2.17. Eiser heeft gesteld dat verweerder niet tot handhaving kon overgaan omdat tijdens de hoorzitting aan de orde is geweest dat nog zou worden gesproken over mogelijkheden om de tent, indien dit bijvoorbeeld door weersomstandigheden nodig zou zijn, langer te kunnen laten staan. Vaststaat dat de tent in 2002 en 2003 in totaal circa 10 maanden op de betreffende plaats heeft gestaan, zonder dat de daarvoor benodigde bouwvergunning was aangevraagd. Verweerder was daardoor bevoegd om handhavend op te treden. Ten aanzien van de verbeurde dwangsom overweegt de rechtbank dat eiser geen belang meer heeft bij een rechterlijk oordeel omdat verweerder bij brief van 14 oktober 2004 aan eiser heeft laten weten dat de dwangsom wegens verjaring niet zal worden geïnd.

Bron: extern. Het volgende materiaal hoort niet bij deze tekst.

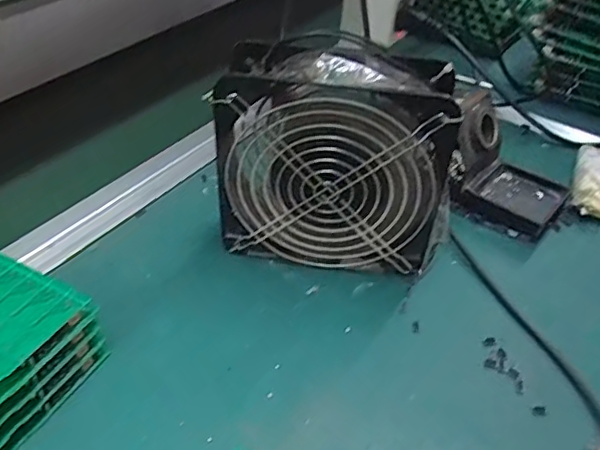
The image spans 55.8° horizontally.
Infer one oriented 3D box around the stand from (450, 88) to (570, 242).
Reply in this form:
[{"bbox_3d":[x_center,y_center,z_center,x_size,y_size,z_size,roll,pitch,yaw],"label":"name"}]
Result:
[{"bbox_3d":[0.171,-0.051,0.470,0.106,0.071,0.085,24,46,20],"label":"stand"}]

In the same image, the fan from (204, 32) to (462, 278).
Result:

2.18. Ten aanzien van de mogelijkheden om de tent toch gedurende een langere periode te laten staan dan 31 dagen per jaar, heeft verweerder aangegeven dat eiser een aanvraag kan doen om overeenkomstig artikel 17 Wet op de Ruimtelijke Ordening voor een bepaalde termijn vrijstelling te krijgen van het bestemmingsplan. Eiser heeft bezwaar tegen deze mogelijkheid omdat daardoor mogelijk opnieuw problemen ontstaan met de derde partij. Dit bezwaar kan verweerder niet worden tegengeworpen. Het ligt niet in de macht van verweerder om te voorkomen dat tegen een eventuele tijdelijke vrijstelling bezwaren worden aangevoerd door de derde partij.
2.19. Voor een veroordeling in de proceskosten is geen aanleiding.
3. Beslissing
De rechtbank verklaart het beroep ongegrond.
Deze uitspraak is gedaan door mr. A.P.M. van Rijn, lid van de enkelvoudige kamer, in tegenwoordigheid van mr. M. Hekelaar, als griffier en uitgesproken in het openbaar op 11 april 2005.
Afschrift verzonden op:
RECHTSMIDDEL
Tegen deze uitspraak staat hoger beroep open bij de Afdeling bestuursrechtspraak van de Raad van State, Postbus 20019, 2500 EA Den Haag. Het hoger beroep dient te worden ingesteld door het indienen van een beroepschrift binnen zes weken onmiddellijk liggend na de dag van verzending van de uitspraak door de griffier.